▶ **Document passage**:
━━━━

Second Dommaschk Fix PR (#966)

- I realized there was an issue when using sym=True in the fitting, I
used floor divide`//` when I meant to use modulus `%`... this fixes that
and adds a test.
- I stupidly thought the `0**0` thing was fixed but I was using a
jupyter notebook to test and must not have correctly restarted it when I
checked if it worked, as it was still not working correctly for the case
I have. The issue was the value when the `0**0` case occurs should not
be 0, but rather 1. This fixes that, and adds a test for that as well in
case we fiddle with the potential again in the future.

━━━━

▶ **Rows**:

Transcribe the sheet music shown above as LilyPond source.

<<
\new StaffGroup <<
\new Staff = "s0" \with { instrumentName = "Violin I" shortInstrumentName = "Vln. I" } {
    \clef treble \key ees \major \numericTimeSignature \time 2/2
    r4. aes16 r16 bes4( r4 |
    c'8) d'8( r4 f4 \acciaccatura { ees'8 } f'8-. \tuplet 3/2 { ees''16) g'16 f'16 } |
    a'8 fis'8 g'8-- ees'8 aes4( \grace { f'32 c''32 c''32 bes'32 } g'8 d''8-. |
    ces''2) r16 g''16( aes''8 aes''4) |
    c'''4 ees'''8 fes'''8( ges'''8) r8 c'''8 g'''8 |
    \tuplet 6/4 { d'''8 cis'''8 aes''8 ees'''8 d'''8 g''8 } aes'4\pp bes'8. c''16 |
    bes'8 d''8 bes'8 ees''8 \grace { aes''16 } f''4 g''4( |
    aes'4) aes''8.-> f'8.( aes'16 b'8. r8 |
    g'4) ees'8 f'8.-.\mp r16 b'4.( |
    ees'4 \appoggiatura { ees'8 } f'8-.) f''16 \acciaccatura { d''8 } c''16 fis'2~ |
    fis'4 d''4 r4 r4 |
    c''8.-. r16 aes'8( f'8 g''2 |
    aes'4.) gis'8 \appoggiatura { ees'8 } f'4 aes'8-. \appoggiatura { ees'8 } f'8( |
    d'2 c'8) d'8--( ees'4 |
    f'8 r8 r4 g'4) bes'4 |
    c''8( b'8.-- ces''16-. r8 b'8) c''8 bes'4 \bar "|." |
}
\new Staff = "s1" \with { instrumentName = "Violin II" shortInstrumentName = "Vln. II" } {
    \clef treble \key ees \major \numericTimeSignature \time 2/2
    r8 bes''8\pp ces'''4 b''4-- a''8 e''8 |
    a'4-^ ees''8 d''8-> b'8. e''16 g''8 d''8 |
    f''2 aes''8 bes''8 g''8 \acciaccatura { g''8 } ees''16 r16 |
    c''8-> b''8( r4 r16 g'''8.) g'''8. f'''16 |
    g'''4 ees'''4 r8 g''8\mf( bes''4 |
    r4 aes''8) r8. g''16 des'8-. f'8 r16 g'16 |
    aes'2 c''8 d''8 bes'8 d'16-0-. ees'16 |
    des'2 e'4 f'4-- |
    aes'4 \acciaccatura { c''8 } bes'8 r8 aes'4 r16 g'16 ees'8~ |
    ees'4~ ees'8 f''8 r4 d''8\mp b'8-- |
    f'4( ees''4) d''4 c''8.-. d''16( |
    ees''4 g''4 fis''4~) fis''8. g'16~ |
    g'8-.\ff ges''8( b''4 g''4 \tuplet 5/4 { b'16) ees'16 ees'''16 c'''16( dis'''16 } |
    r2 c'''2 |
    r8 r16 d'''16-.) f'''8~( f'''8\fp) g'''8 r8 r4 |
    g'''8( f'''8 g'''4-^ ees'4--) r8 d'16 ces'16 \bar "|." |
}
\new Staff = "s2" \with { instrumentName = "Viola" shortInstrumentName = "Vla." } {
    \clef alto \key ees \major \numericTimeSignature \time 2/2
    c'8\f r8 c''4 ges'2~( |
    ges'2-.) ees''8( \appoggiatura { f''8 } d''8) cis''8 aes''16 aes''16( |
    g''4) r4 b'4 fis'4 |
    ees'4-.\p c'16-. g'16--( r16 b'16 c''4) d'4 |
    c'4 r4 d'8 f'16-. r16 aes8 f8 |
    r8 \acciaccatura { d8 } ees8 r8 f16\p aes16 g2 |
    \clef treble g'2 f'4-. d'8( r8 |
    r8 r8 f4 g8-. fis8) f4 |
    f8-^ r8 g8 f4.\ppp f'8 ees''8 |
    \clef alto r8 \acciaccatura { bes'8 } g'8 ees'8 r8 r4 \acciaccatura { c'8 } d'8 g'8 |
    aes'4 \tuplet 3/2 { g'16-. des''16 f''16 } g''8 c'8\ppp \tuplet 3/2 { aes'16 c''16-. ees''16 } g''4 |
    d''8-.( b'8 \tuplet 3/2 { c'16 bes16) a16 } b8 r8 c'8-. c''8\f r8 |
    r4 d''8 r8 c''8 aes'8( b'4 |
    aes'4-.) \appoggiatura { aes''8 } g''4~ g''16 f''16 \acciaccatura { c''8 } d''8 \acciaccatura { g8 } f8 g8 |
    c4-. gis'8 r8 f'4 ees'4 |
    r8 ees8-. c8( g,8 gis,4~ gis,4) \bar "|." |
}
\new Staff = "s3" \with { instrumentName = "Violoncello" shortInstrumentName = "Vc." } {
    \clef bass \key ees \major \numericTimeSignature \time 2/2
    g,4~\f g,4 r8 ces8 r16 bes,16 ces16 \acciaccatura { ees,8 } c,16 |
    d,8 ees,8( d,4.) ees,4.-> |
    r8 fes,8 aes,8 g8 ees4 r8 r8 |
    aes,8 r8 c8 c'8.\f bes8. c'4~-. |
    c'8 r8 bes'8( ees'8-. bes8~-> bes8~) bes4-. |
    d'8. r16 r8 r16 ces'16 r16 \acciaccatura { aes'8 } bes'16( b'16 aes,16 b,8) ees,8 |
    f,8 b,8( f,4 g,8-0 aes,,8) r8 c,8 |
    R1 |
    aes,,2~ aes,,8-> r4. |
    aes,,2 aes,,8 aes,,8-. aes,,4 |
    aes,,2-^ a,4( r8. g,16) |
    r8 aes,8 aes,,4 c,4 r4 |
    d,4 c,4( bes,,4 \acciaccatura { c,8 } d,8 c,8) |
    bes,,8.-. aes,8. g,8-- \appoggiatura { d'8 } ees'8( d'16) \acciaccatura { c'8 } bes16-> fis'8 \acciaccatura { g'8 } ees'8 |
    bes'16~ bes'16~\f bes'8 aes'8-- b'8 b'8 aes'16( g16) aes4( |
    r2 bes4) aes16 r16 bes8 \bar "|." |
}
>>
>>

━━━━

▶ **Problem set**:
• A. Decide whether each statement below agrees with the Dommaschk fix pull request. Answer yes or no for each, and quote the words from the pull request that decide it.
(i) The sym=True problem came from using modulus where floor divide was intended.
(ii) In the `0**0` case, the correct value is 1.
(iii) The earlier `0**0` fix was tested in a jupyter notebook.
• B. Rewrite the paragraph of the Dommaschk fix pull request that begins "I stupidly thought" as a short bulleted list, keeping its main facts.
• C. Extend the Dommaschk fix pull request, picking up after its final sentence.

▶ **Solved problems**:
• A.
(i) No: "I used floor divide`//` when I meant to use modulus `%`"
(ii) Yes: "should not be 0, but rather 1"
(iii) Yes: "I was using a jupyter notebook to test"

• B.
- The earlier `0**0` fix did not actually work for the author's case.
- This went unnoticed because the jupyter notebook used for testing was apparently not restarted correctly.
- In the `0**0` case, the value should be 1, not 0.
- This change corrects the value and adds a test for it, in case the potential is changed again in the future.

• C.
desc/magnetic_fields/_dommaschk.py

@@ -171,9 +171,9 @@ def fit_magnetic_field(  # noqa: C901 - FIXME - simplify
             for m in range(0, max_m * NFP + 1, NFP):
                 if not sym:
                     pass  # no sym, use all coefs
-                elif l // 2 == 0:
+                elif l % 2 == 0:
                     zero_due_to_sym_inds = [0, 3]  # a=d=0 for even l with sym
-                elif l // 2 == 1:
+                elif l % 2 == 1:
                     zero_due_to_sym_inds = [1, 2]  # b=c=0 for odd l with sym
                 for which_coef in range(4):
                     if which_coef == 0:
@@ -419,7 +419,7 @@ def body_fun(k, val):
         exp = n - 2 * k
         mask = (Z == 0) & (exp == 0)
         exp = jnp.where(mask, 1, exp)
-        return val + coef * jnp.where(mask, 0, Z**exp)
+        return val + coef * jnp.where(mask, 1, Z**exp)
 
     return fori_loop(0, n // 2 + 1, body_fun, jnp.zeros_like(R))
 
@@ -434,7 +434,7 @@ def body_fun(k, val):
         exp = n - 2 * k
         mask = (Z == 0) & (exp == 0)
         exp = jnp.where(mask, 1, exp)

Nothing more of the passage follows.